▶ _Data for this task_:

= = =

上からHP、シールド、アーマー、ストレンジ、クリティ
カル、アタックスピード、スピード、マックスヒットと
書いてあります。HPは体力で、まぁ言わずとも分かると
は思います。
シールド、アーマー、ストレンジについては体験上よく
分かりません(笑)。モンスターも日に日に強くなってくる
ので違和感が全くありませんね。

= = =

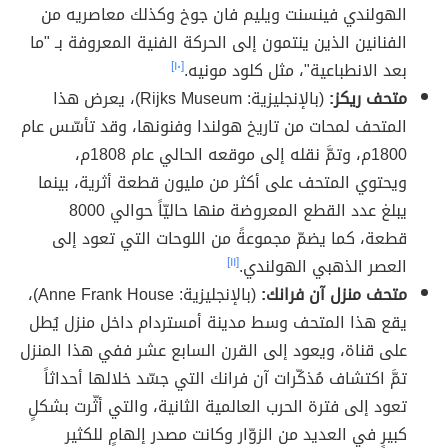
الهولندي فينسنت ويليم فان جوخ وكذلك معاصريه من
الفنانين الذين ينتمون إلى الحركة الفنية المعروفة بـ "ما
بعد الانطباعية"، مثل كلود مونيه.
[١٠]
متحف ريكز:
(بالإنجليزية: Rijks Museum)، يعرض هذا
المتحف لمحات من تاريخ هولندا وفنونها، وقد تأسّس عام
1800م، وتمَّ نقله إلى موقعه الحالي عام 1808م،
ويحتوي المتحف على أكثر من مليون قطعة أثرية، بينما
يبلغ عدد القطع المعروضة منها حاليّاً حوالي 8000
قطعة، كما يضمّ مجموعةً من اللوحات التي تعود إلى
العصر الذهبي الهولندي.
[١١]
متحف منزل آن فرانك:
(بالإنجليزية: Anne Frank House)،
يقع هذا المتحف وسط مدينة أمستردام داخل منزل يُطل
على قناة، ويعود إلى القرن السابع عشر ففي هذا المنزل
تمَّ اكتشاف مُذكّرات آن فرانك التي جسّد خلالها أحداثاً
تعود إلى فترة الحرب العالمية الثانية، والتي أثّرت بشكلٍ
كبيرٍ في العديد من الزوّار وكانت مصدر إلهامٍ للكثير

= = =

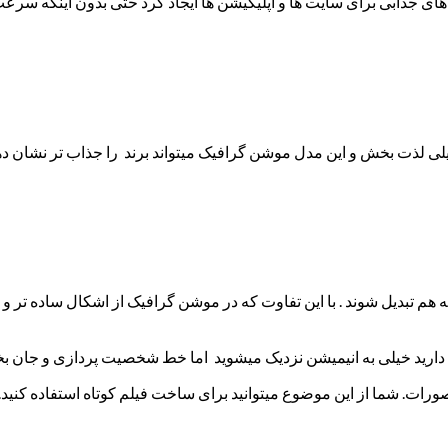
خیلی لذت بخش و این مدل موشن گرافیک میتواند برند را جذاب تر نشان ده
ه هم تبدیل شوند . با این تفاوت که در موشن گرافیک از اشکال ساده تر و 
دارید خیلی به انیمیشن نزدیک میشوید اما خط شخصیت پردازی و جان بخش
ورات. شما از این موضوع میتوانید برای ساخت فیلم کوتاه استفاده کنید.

= = =

Among the lines above, repeat exactly those from the line with "متحف منزل آن" to the line with "كبيرٍ في العديد", counting both ends.

متحف منزل آن فرانك:
(بالإنجليزية: Anne Frank House)،
يقع هذا المتحف وسط مدينة أمستردام داخل منزل يُطل
على قناة، ويعود إلى القرن السابع عشر ففي هذا المنزل
تمَّ اكتشاف مُذكّرات آن فرانك التي جسّد خلالها أحداثاً
تعود إلى فترة الحرب العالمية الثانية، والتي أثّرت بشكلٍ
كبيرٍ في العديد من الزوّار وكانت مصدر إلهامٍ للكثير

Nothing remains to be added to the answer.